Minimum detectable effect size for main outcomes (accounting for sample
design and clustering)
Accounting for the study design (between-subject, no clustering), I calculate Minimum Detectable Effect Sizes (MDEs) at 80% power and a 5% significance level for each main outcome:
- Perception Study (Likert outcomes, scale 1–10): Assuming a standard deviation of 2 points (based on pilot data) and a sample of 400–500 respondents rating six headshots each (totaling ~2,400–3,000 ratings), the study is powered at 80% with a 5% significance level to detect a minimum difference of 0.25–0.30 points on a 10-point scale. This would capture moderate shifts in perceived traits like trustworthiness or employability due to oral health appearance.

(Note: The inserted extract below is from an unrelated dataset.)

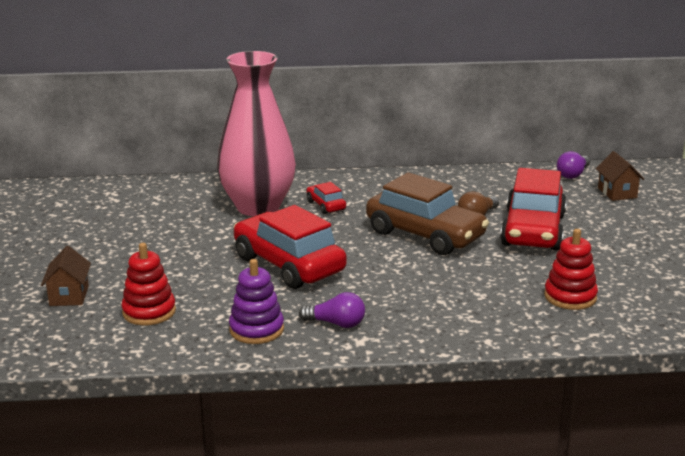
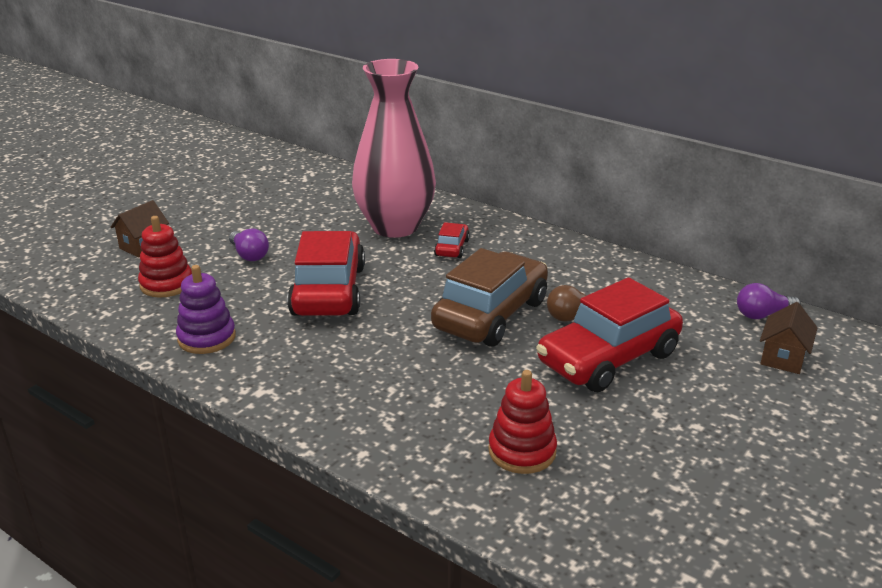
camera: 40 degrees right, 5 degrees up
(336, 323) = (270, 364): purple light bulb -> purple light bulb (249, 255)
(425, 235) = (491, 315): brown car -> brown car turned 135 degrees counterclockwise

- Correspondence Study (binary outcome – callback): Assuming a baseline callback rate of 10% and 5,000 applications equally split across control and treatment arms, the study is powered at 80% with a 5% significance level to detect a minimum decrease of 1.2 percentage points. This translates to detecting a reduction in callbacks from 10% to 8.8% or lower for resumes featuring poor oral health appearance.
- Employer Resume Rating Experiment (binary outcome – hiring decision): Assuming a baseline “yes” rate of 50% per resume and 300 to 400 HR respondents, each rating about 12 resumes (totaling 3,600 to 4,800 observations), the study is powered at 80% with a 5% significance level to detect a minimum effect size of approximately 5.5 to 6 percentage points. This corresponds to detecting a drop in hiring likelihood from 50% to 44%–45% for resumes with visible oral health issues.